• _Action item_: The exercise asks you to copy every line below in which "azaleas" appears.

BEGIN Provided material

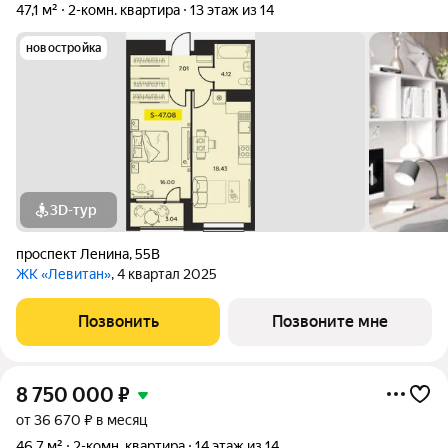
47,1 м²
2-комн. квартира
13 этаж из 14
новостройка
3D-тур
проспект Ленина
,
55В
ЖК «Левитан»
, 4 квартал 2025
Позвонить
Позвоните мне
8 750 000
₽
от 36 670 ₽ в месяц
46,7 м²
2-комн. квартира
14 этаж из 14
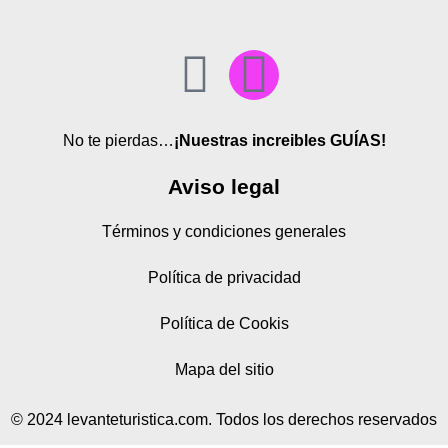
No te pierdas…
¡Nuestras increibles GUÍAS!
Aviso legal
Términos y condiciones generales
Política de privacidad
Política de Cookis
Mapa del sitio
© 2024 levanteturistica.com. Todos los derechos reservados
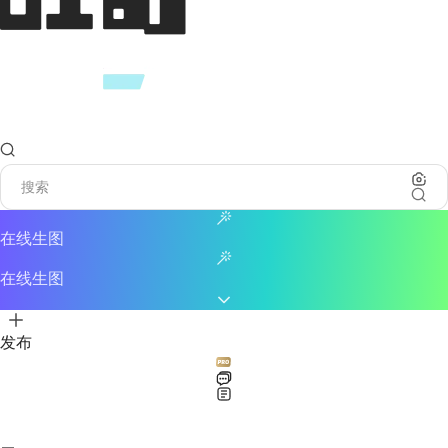
在线生图
在线生图
发布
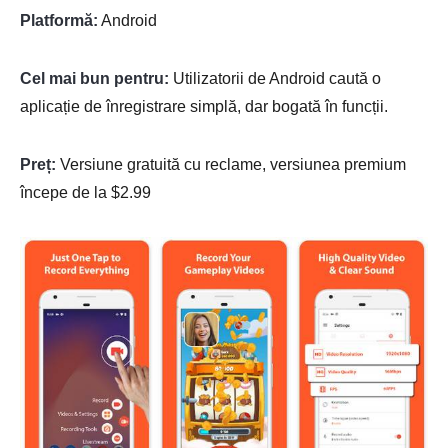
Platformă:
Android
Cel mai bun pentru:
Utilizatorii de Android caută o
aplicație de înregistrare simplă, dar bogată în funcții.
Preț:
Versiune gratuită cu reclame, versiunea premium
începe de la $2.99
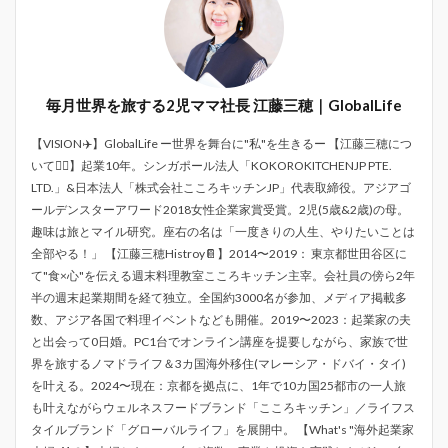
毎月世界を旅する2児ママ社長 江藤三穂｜GlobalLife
【VISION✈️】GlobalLife ー世界を舞台に"私"を生きるー 【江藤三穂につ
いて💁‍♀️】起業10年。シンガポール法人「KOKOROKITCHENJP PTE.
LTD.」&日本法人「株式会社こころキッチンJP」代表取締役。アジアゴ
ールデンスターアワード2018女性企業家賞受賞。2児(5歳&2歳)の母。
趣味は旅とマイル研究。座右の名は「一度きりの人生、やりたいことは
全部やる！」 【江藤三穂Histroy📔】2014〜2019： 東京都世田谷区に
て"食×心"を伝える週末料理教室こころキッチン主宰。会社員の傍ら2年
半の週末起業期間を経て独立。全国約3000名が参加、メディア掲載多
数、アジア各国で料理イベントなども開催。2019〜2023：起業家の夫
と出会って0日婚。PC1台でオンライン講座を提要しながら、家族で世
界を旅するノマドライフ＆3カ国海外移住(マレーシア・ドバイ・タイ)
を叶える。2024〜現在：京都を拠点に、1年で10カ国25都市の一人旅
も叶えながらウェルネスフードブランド「こころキッチン」／ライフス
タイルブランド「グローバルライフ」を展開中。 【What's "海外起業家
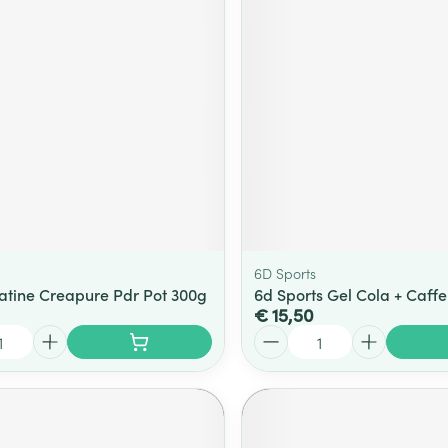
ging
Supplementen
Insectenwe
Mondmaskers
middelen
ssen
 -
id
d
6D Sports
eatine Creapure Pdr Pot 300g
6d Sports Gel Cola + Caff
€ 15,50
Zelfbruiner
Scheren
Aantal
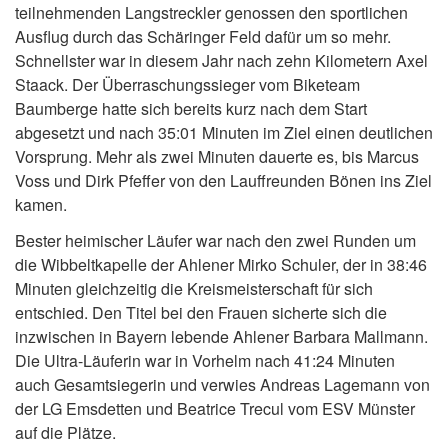
teilnehmenden Langstreckler genossen den sportlichen
Ausflug durch das Schäringer Feld dafür um so mehr.
Schnellster war in diesem Jahr nach zehn Kilometern Axel
Staack. Der Überraschungssieger vom Biketeam
Baumberge hatte sich bereits kurz nach dem Start
abgesetzt und nach 35:01 Minuten im Ziel einen deutlichen
Vorsprung. Mehr als zwei Minuten dauerte es, bis Marcus
Voss und Dirk Pfeffer von den Lauffreunden Bönen ins Ziel
kamen.
Bester heimischer Läufer war nach den zwei Runden um
die Wibbeltkapelle der Ahlener Mirko Schuler, der in 38:46
Minuten gleichzeitig die Kreismeisterschaft für sich
entschied. Den Titel bei den Frauen sicherte sich die
inzwischen in Bayern lebende Ahlener Barbara Mallmann.
Die Ultra-Läuferin war in Vorhelm nach 41:24 Minuten
auch Gesamtsiegerin und verwies Andreas Lagemann von
der LG Emsdetten und Beatrice Trecul vom ESV Münster
auf die Plätze.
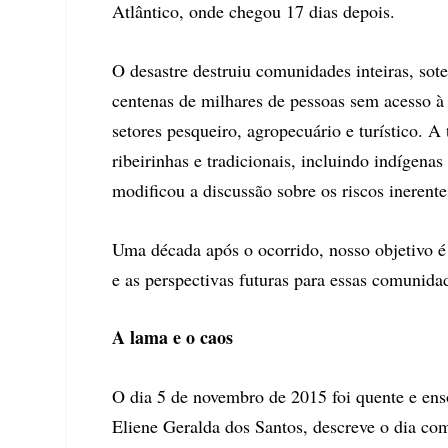
Atlântico, onde chegou 17 dias depois.
O desastre destruiu comunidades inteiras, so
centenas de milhares de pessoas sem acesso à 
setores pesqueiro, agropecuário e turístico. 
ribeirinhas e tradicionais, incluindo indígen
modificou a discussão sobre os riscos inerent
Uma década após o ocorrido, nosso objetivo é
e as perspectivas futuras para essas comunida
A lama e o caos
O dia 5 de novembro de 2015 foi quente e ens
Eliene Geralda dos Santos, descreve o dia c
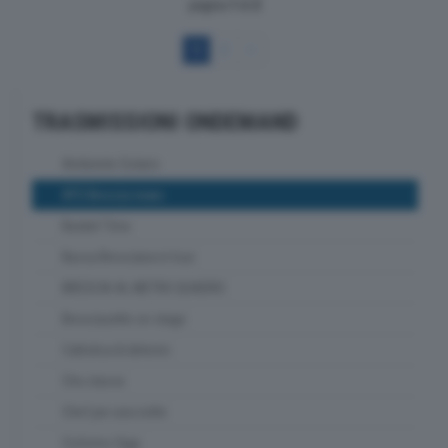
pagina
1
di
2
1
2
>
TRASMISSIONI ONDEMAND
Ambiente Solaris
ATS Brescia news
Basket Time
Bassa Bresciana in tour
BRESCIA AL METRO QUADRO
Bresciasette on stage
Cattolica & dintorni
Che classe
Chef per una notte
Ciclismo Oggi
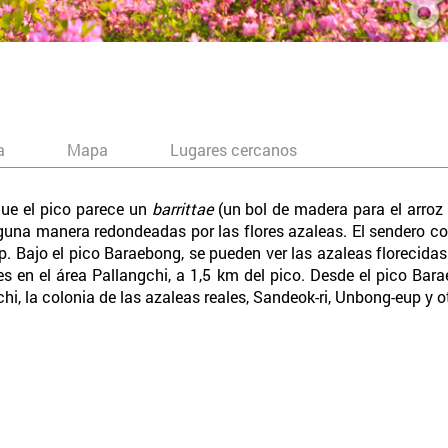
a
Mapa
Lugares cercanos
que el pico parece un
barrittae
(un bol de madera para el arroz 
guna manera redondeadas por las flores azaleas. El sendero c
Bajo el pico Baraebong, se pueden ver las azaleas florecidas 
 es en el área Pallangchi, a 1,5 km del pico. Desde el pico Ba
chi, la colonia de las azaleas reales, Sandeok-ri, Unbong-eup y 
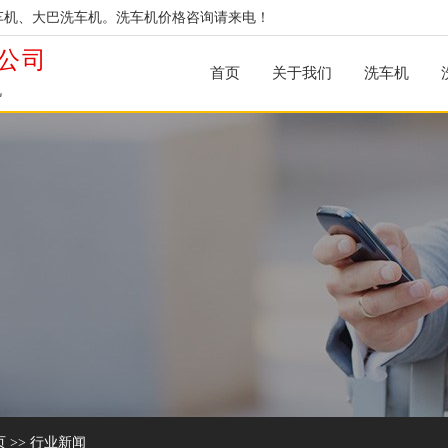
车机、大巴洗车机。洗车机价格咨询请来电！
公司
首页
关于我们
洗车机
机
页
>>
行业新闻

END Provided material

• _Result for this task_:
guna manera redondeadas por las flores azaleas. El sendero c
Bajo el pico Baraebong, se pueden ver las azaleas florecidas 
chi, la colonia de las azaleas reales, Sandeok-ri, Unbong-eup y 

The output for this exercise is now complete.